## EXERCISE:
Your job with the data below is to output exactly the lines from the one holding "stool: present [716,312,875,625]" down to the one holding "waste bin: present", both included, and no others.

## EXCERPTED DATA:
--
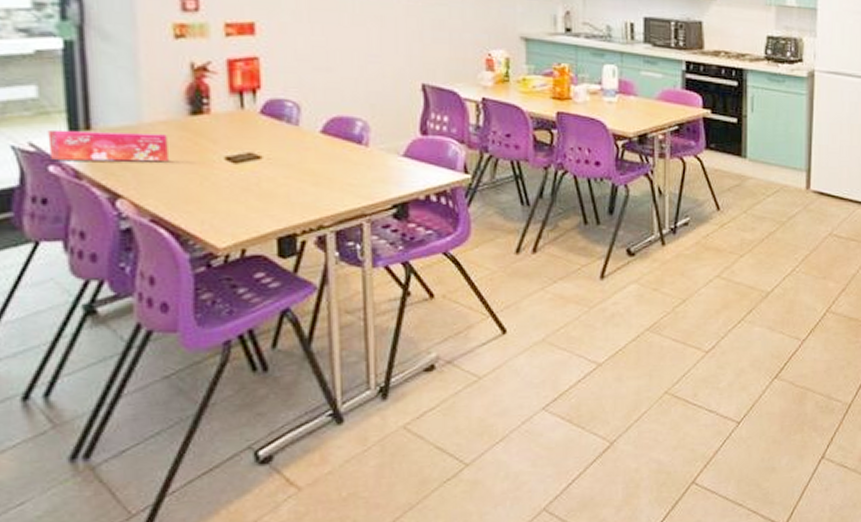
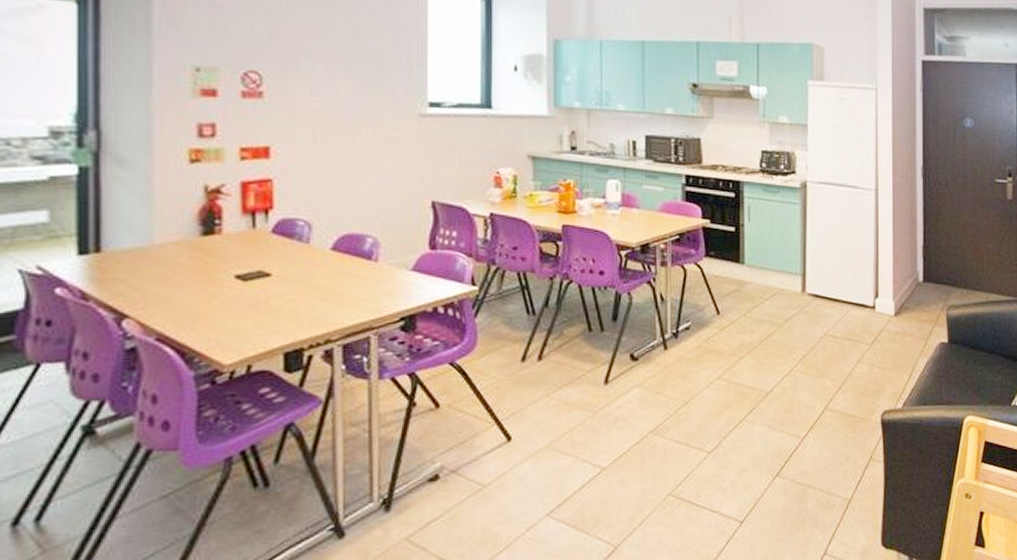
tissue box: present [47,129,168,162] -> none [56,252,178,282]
--
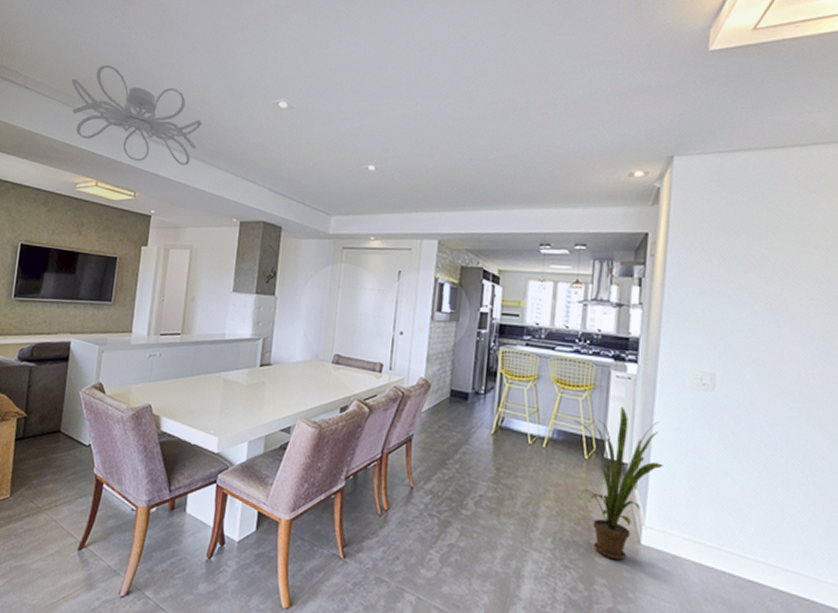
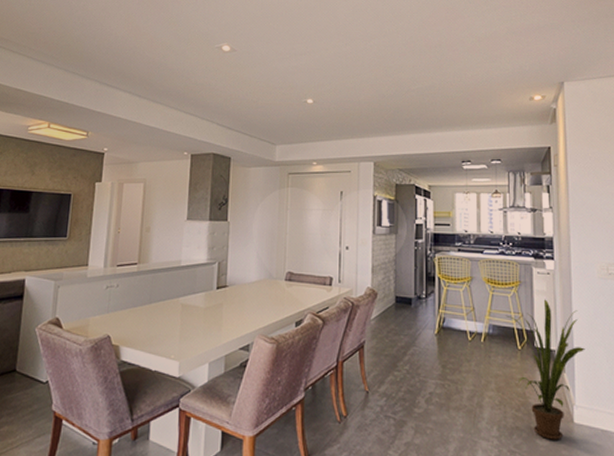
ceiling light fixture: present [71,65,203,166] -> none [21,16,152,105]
--
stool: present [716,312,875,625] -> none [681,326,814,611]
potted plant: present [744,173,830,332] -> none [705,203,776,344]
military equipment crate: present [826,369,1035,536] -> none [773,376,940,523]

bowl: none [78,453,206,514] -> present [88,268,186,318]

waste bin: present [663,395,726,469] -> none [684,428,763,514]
--
## OUTPUT FOR THIS TASK:
stool: present [716,312,875,625] -> none [681,326,814,611]
potted plant: present [744,173,830,332] -> none [705,203,776,344]
military equipment crate: present [826,369,1035,536] -> none [773,376,940,523]

bowl: none [78,453,206,514] -> present [88,268,186,318]

waste bin: present [663,395,726,469] -> none [684,428,763,514]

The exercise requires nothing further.